Since June, 1971, however, the collective agreement has read as it now does. If it were not for Article 11(b), it would be quite clear that "the rate of class of service last performed", referred to in Article 15, is simply the basic rate of the class of service in which the employee last worked. In the instant case, that would be the basic rate for through freight service, which is the rate the Company used in calculating the grievor’s payment. Article 11(b), however, provides that in certain circumstances the basic rate is to be increased. Those circumstances obtained during the grievor’s last service prior to being held away from home terminal, so that he was paid at that increased rate for the service last performed. The question is whether "the rate of class of service last performed", in Article 15 means the rate for that class of service increased pursuant to Article 11(b).
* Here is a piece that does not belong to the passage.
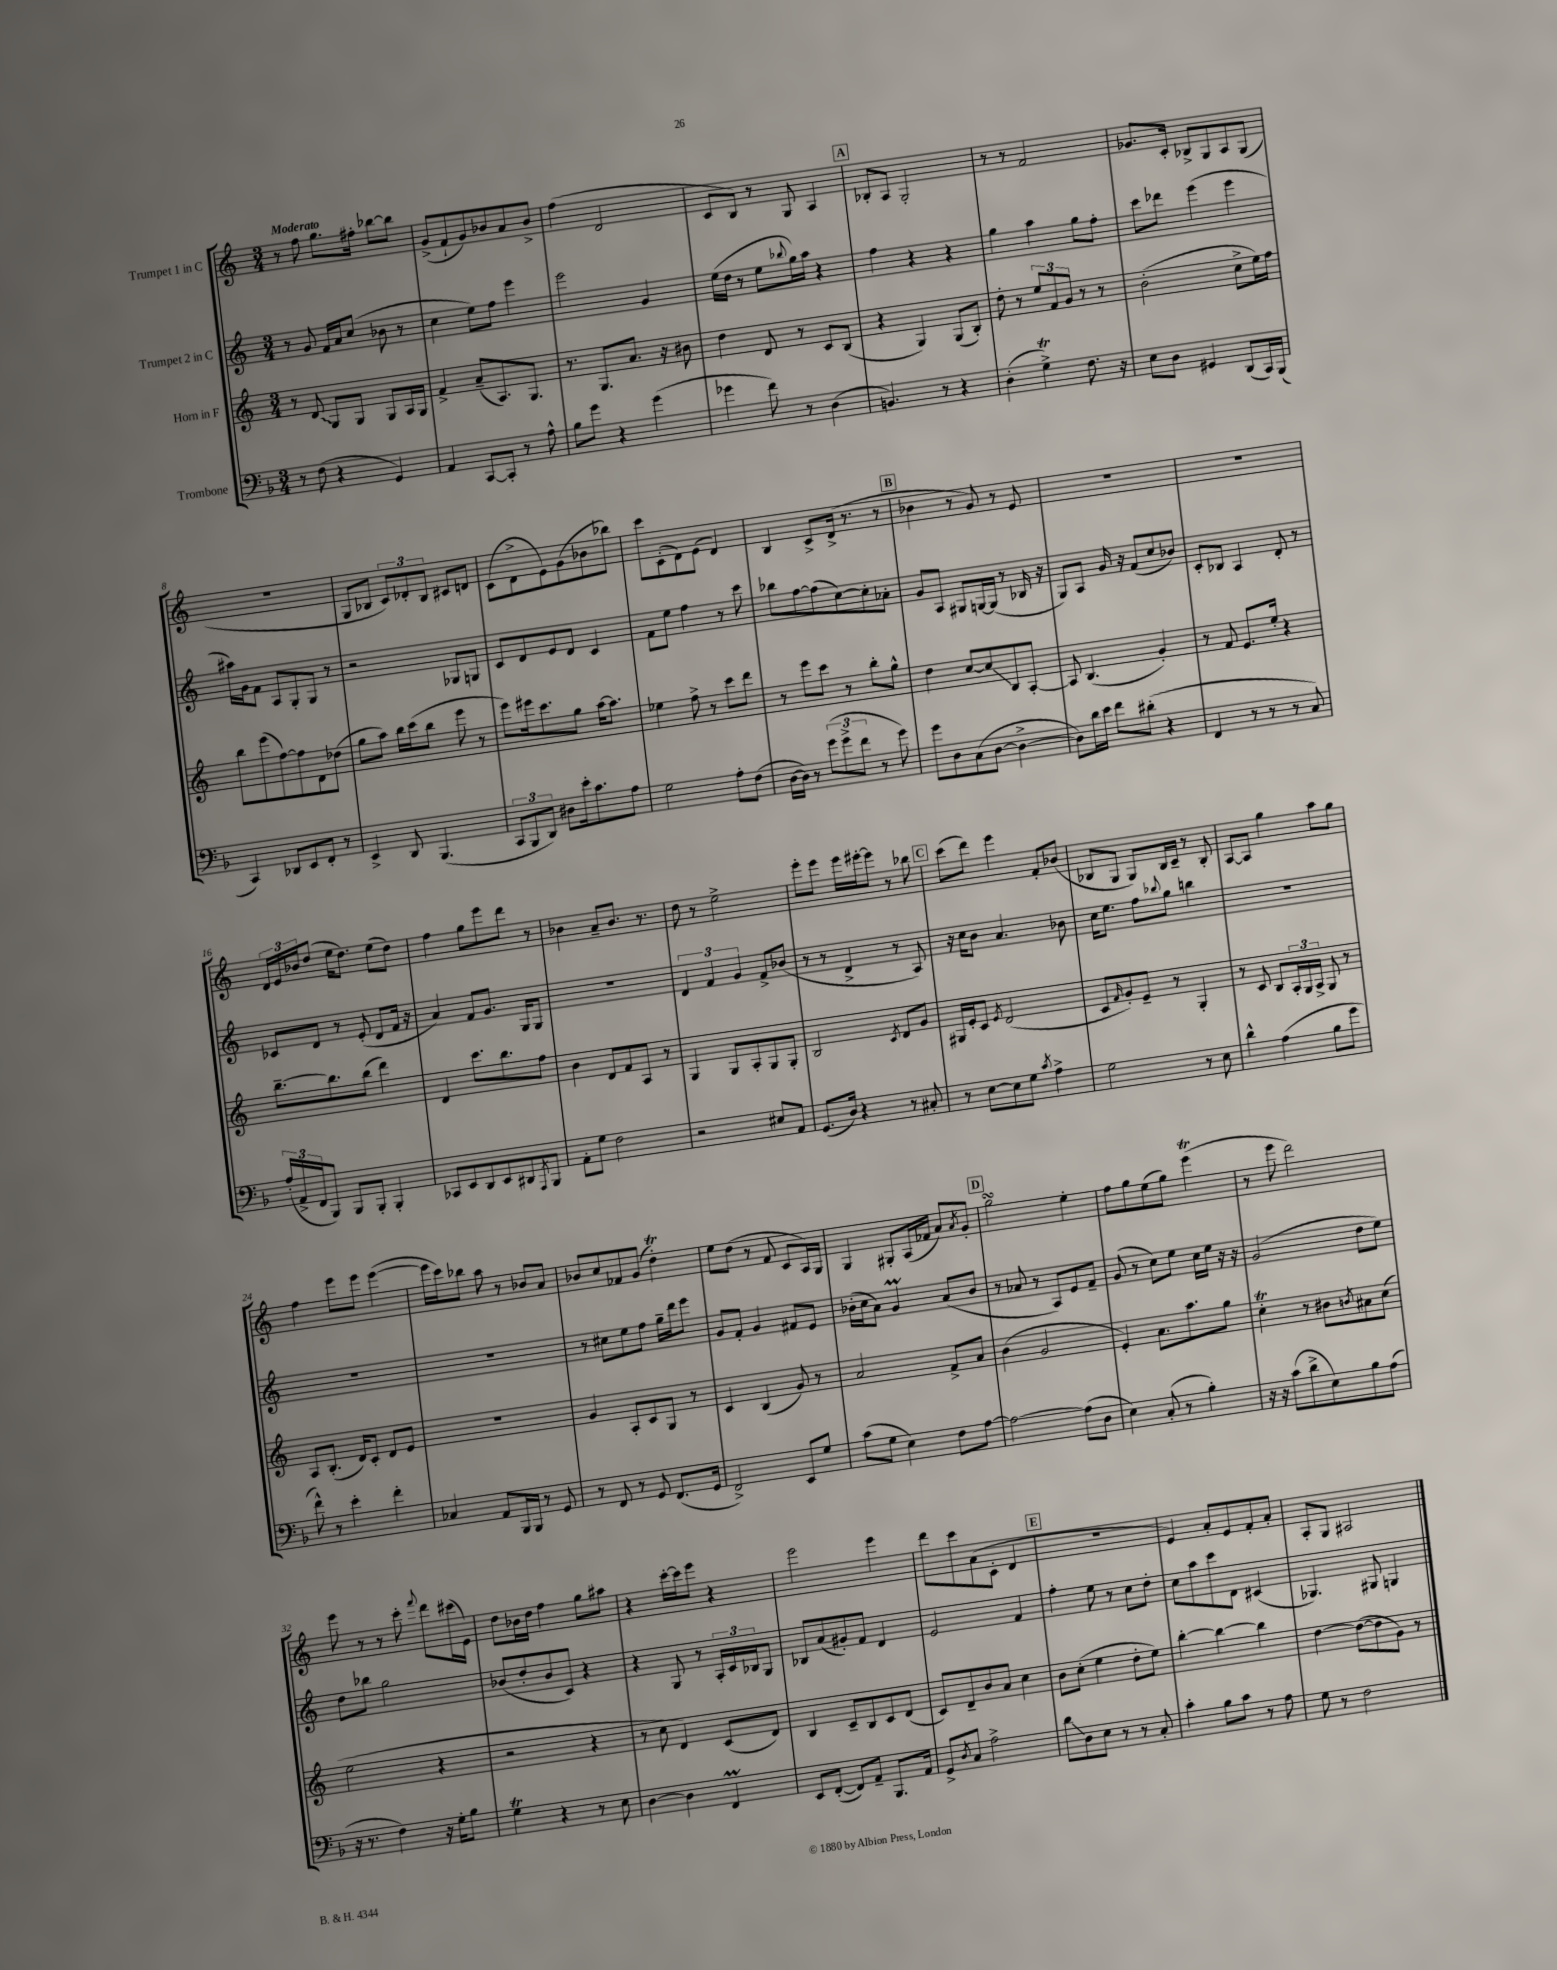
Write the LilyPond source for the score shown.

In my view, there is an analogy to be drawn between the problem in this case and that which was before me in Case No. 343. There there was a claim for statutory holiday pay. The collective agreement provided for holiday pay equal to "the regular day’s pay of the job to which he is assigned." It was held that this was a reference to the employee’s classification, and that a shift premium, payable "for hours worked" should not be considered part of the holiday pay, even though the employee received that premium when he did in fact work on the holiday. In the instant case, on the grievor’s "service last performed", he was entitled to an increase in the basic rate by reason of the number of cars hauled. That was a premium relating to the actual work performed. It did not involve a permanent alteration in the grievor’s basic rate, but simply an increase to it in respect of that particular trip. In my view, where Article 15 refers to the "rate of class of service last performed" it refers to the regular basic rate for such service and does not contemplate any increases which may have been made in respect of the actual work performed. It is the rate of the "class" of service which is referred to, and that rate appears clearly in Article 11(a).

For these reasons, it is my conclusion that the car step-up rate does not form part of the "rate of class of service last performed" referred to in Article 15. Accordingly, the grievance must be dismissed.